Task requirements: The listing is to be reproduced exactly, excluding its pictures.

====== Supplied material

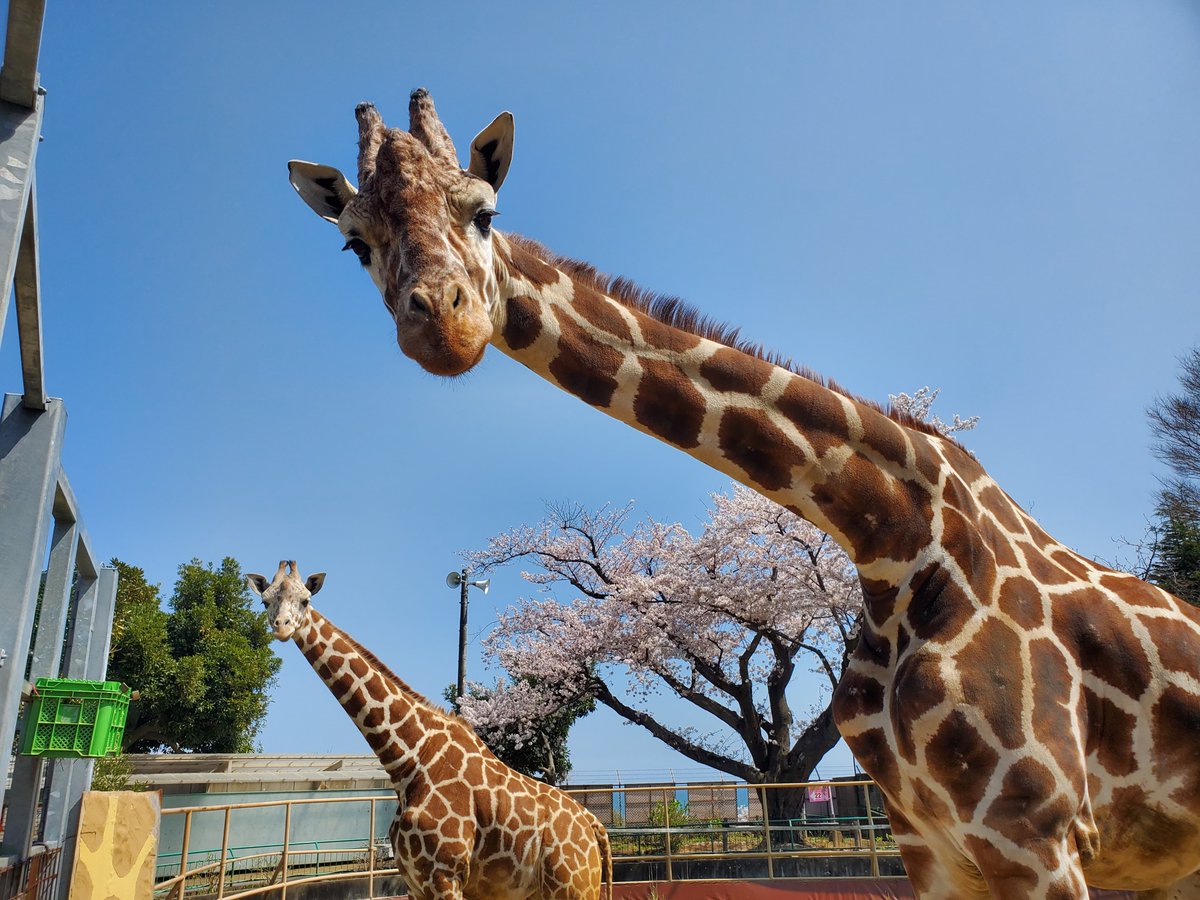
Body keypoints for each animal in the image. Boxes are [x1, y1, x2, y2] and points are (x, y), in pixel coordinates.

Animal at [247, 561, 614, 897]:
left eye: (306, 600)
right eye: (265, 601)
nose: (281, 627)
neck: (408, 760)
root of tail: (595, 826)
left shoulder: (445, 876)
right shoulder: (415, 881)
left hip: (572, 886)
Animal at [288, 93, 1200, 900]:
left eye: (483, 211)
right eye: (356, 245)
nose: (442, 326)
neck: (892, 536)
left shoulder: (1032, 831)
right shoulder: (933, 841)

============

Answer to this problem:
Body keypoints for each animal in the image. Boxes are [x1, y1, x2, y2] and points are (x, y), in pixel coordinates.

Animal at [247, 561, 614, 897]:
left eye: (306, 600)
right eye: (265, 601)
nose: (281, 627)
neck: (408, 760)
root of tail: (595, 826)
left shoulder: (445, 876)
right shoulder: (415, 881)
left hip: (572, 886)
Animal at [288, 93, 1200, 900]:
left eye: (483, 211)
right eye: (356, 245)
nose: (442, 326)
neck: (892, 536)
left shoulder: (1032, 831)
right shoulder: (933, 841)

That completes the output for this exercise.